[YOUR TASKS]:
1. From the text on copyright deposit storage, reproduce the part between "Continued storage under" and "by FY 2009.", inclusive.
2. According to the text on copyright deposit storage, what temperature and relative humidity are required for unpublished deposits?
3. Continue the text on copyright deposit storage, starting after its last sentence.

[STUDY TEXT]:
====================
The legal deposits consist of a variety of formats and types,
including: paper in varying quality and size such as books,
architectural drawings, sheet music, and computer code printouts;
magnetic tape (both audio and video); photographs; CD-ROMs, CDs, and
LPs; and fabric.
The current storage space, both at the leased facility and the
commercial records storage facility, fails to provide the appropriate
environmental conditions necessary to ensure the longevity of the
deposit materials. The storage space at the Landover Annex is subject
to wide temperature variances, high humidity levels and water leaks.
The commercial records storage facility is also subject to seasonal
temperature fluctuations and uncontrolled humidity levels.
Continued storage under present substandard environmental
conditions will accelerate the aging of the deposit material and reduce
the useful life span by 75 percent, i.e., deterioration that would
ordinarily occur in 100 years occurs in 25 years. These conditions
place legal deposits at risk in the long term. This is particularly
applicable to the video and audio magnetic tapes in storage which are
especially sensitive to environmental conditions. In addition, the
current storage space at the Landover Annex and the commercial records
storage facility does not meet the NARA fire protection requirements
for storage of long-term records which must be in place by FY 2009.
In September 2002, a task group was formed to prepare design
specifications and construction documents. The group comprised
representatives from the Copyright Office, Library of Congress support
divisions, the AOC, and an outside architectural firm. Last August,
this group completed facility design and construction documents.
The Ft. Meade facility would be a highly secured, environmentally
controlled, high-density storage building with sufficient space for
retaining current and future deposits. It would be in full compliance
with the NARA regulations for records storage facilities, and would
bring together all copyright deposits in a single location, improving
retrieval time and our service to the public.
The Ft. Meade facility will allow for 245,000 cubic feet of
storage. When the building is ready for occupancy in FY 2007, we would
immediately occupy about two-thirds of that space. Currently, the
Copyright Office is adding an average of 3,500 cubic feet of deposits
of published works and records and 3,500 cubic feet of deposits of
unpublished works annually. Although it is difficult to estimate the
volume of copyright deposits that we will receive in the future, we
project that the facility would provide adequate storage space at least
through 2020.
We consulted with the Library's Preservation Directorate to
determine the climate control requirements to ensure that the useful
life of the legal deposits would be sufficient to meet the legally
mandated retention periods. Because published and unpublished deposits
retention periods are different, the necessary environmental
requirements are different as well. Published deposits need to be
stored in a temperature of 68 degrees Fahrenheit (F), and 45 percent
relative humidity (RH). Unpublished deposits must be stored in a
climate-controlled area maintained at 50 degrees F and 30 percent RH.
We have briefed the Appropriations Committees staff on our current
storage problems and our need for this facility. The staff has asked us
to ascertain whether there are acceptable alternative storage options.
====================
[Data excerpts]
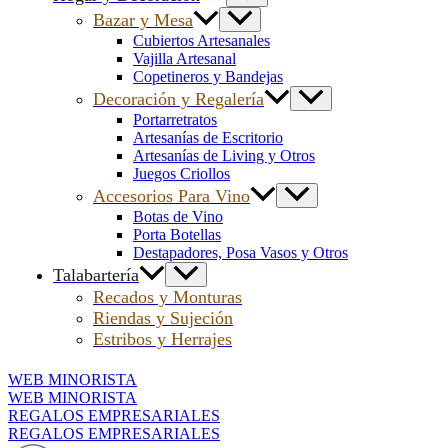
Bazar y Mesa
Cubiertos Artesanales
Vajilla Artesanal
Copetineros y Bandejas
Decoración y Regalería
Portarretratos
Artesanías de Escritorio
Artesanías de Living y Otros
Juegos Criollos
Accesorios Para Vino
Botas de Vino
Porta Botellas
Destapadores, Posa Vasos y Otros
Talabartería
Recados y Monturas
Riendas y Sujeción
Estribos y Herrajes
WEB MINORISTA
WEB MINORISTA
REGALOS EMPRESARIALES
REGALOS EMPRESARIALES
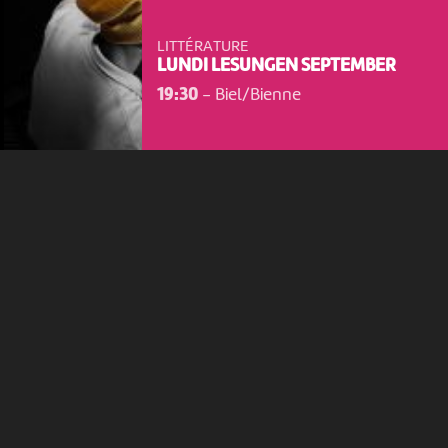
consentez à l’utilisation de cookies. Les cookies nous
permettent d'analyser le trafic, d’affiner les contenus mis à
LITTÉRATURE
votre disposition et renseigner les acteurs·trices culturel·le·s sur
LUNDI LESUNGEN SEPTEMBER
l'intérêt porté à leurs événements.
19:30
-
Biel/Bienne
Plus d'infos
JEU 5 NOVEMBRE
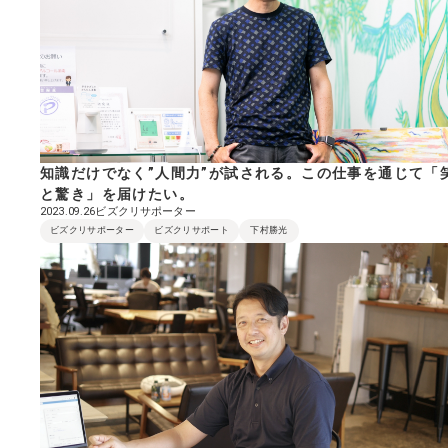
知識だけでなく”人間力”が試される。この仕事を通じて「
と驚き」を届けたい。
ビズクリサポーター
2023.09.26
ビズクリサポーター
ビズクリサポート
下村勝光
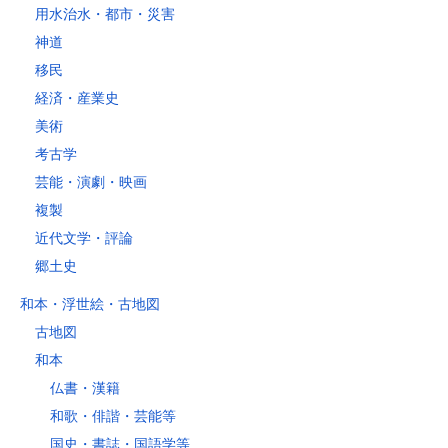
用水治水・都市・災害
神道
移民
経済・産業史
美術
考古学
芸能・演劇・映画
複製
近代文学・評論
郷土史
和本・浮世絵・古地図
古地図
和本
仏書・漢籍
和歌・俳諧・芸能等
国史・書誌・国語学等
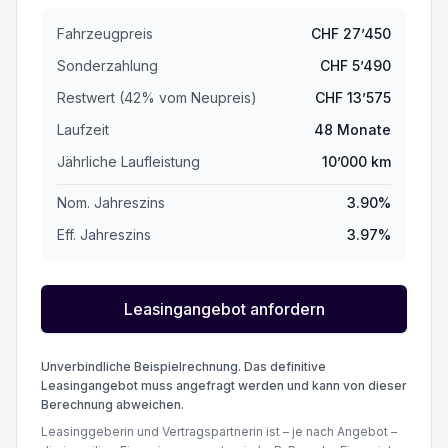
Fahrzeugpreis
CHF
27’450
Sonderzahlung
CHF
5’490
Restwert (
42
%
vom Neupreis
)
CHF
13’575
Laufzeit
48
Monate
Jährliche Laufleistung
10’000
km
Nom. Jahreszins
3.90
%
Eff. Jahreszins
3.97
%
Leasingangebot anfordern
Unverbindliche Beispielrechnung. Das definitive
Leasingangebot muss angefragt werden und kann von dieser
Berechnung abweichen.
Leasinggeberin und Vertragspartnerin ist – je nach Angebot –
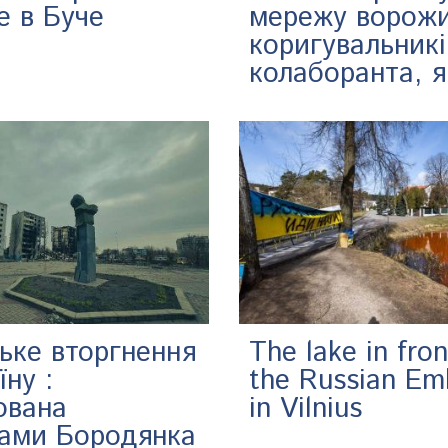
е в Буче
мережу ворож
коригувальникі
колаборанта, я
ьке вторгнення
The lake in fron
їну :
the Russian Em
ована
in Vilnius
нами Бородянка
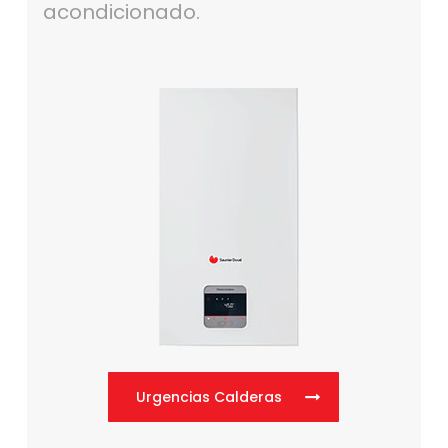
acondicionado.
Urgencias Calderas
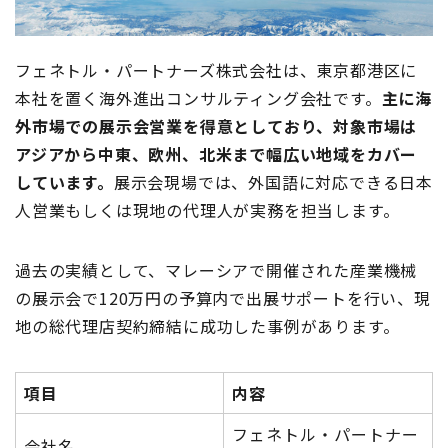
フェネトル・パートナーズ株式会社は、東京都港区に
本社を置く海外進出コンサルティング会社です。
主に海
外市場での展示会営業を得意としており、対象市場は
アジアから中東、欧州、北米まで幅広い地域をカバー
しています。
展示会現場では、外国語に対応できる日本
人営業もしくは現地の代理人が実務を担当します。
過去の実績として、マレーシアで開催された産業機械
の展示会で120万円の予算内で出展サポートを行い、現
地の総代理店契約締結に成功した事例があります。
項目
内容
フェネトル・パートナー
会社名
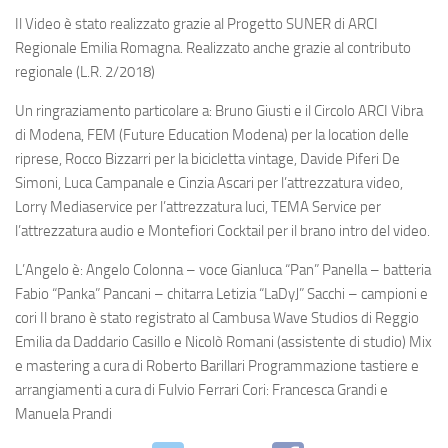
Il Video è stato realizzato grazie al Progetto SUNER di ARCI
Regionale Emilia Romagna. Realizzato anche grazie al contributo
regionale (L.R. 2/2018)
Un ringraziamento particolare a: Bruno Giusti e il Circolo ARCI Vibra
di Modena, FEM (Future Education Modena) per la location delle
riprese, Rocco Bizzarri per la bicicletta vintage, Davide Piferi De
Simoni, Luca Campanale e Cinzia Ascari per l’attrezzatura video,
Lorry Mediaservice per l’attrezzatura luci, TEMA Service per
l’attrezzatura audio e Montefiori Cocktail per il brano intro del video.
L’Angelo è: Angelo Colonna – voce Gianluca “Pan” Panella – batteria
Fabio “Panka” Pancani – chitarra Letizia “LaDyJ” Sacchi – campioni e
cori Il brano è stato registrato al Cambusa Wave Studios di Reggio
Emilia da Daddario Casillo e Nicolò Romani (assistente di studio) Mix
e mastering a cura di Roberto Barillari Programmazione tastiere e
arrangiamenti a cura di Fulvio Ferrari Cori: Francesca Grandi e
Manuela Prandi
====================
[TASK ANSWERS]:
1.
Continued storage under present substandard environmental
conditions will accelerate the aging of the deposit material and reduce
the useful life span by 75 percent, i.e., deterioration that would
ordinarily occur in 100 years occurs in 25 years. These conditions
place legal deposits at risk in the long term. This is particularly
applicable to the video and audio magnetic tapes in storage which are
especially sensitive to environmental conditions. In addition, the
current storage space at the Landover Annex and the commercial records
storage facility does not meet the NARA fire protection requirements
for storage of long-term records which must be in place by FY 2009.

2. Unpublished deposits must be kept at 50 degrees Fahrenheit and 30 percent relative humidity.

3.
Our staff visited three alternative facilities and they are being
evaluated based on our requirements in the areas of environmental
conditions, security and retrieval of deposits. We will provide our
analysis shortly.
CARP Reform Legislation
I also note the budget impacts of H.R. 1417, the proposed Copyright
Royalty and Distribution Reform Act of 2004, which has passed the House
and is awaiting action in the Senate. The current system authorizes the
Copyright Office to deduct CARP administrative costs from royalty fees
collected by the Office. H.R. 1417 provides that these costs be paid
for out of appropriated funds so that copyright owners, who are
entitled to the royalty fees collected by the Copyright Office, will
receive all the royalties collected under the statutory licenses to
which they are entitled, and so that no one with a stake in the outcome
of rate-setting proceedings will be unable to participate due to a
requirement that they bear the high costs of such proceedings. If the
legislation is enacted, the Copyright Office will be need to request an
estimated $1 million in additional net appropriations to cover these
new funding requirements. It is possible that, depending on the timing
of enactment of H.R. 1417, it will be difficult if not impossible to
secure that funding for Fiscal Year 2005. If that is the case, it may
be necessary to defer the effective date of the provision providing for
public funding of the new system until Fiscal Year 2006. I hope that I
can count on your support with respect to these funding issues.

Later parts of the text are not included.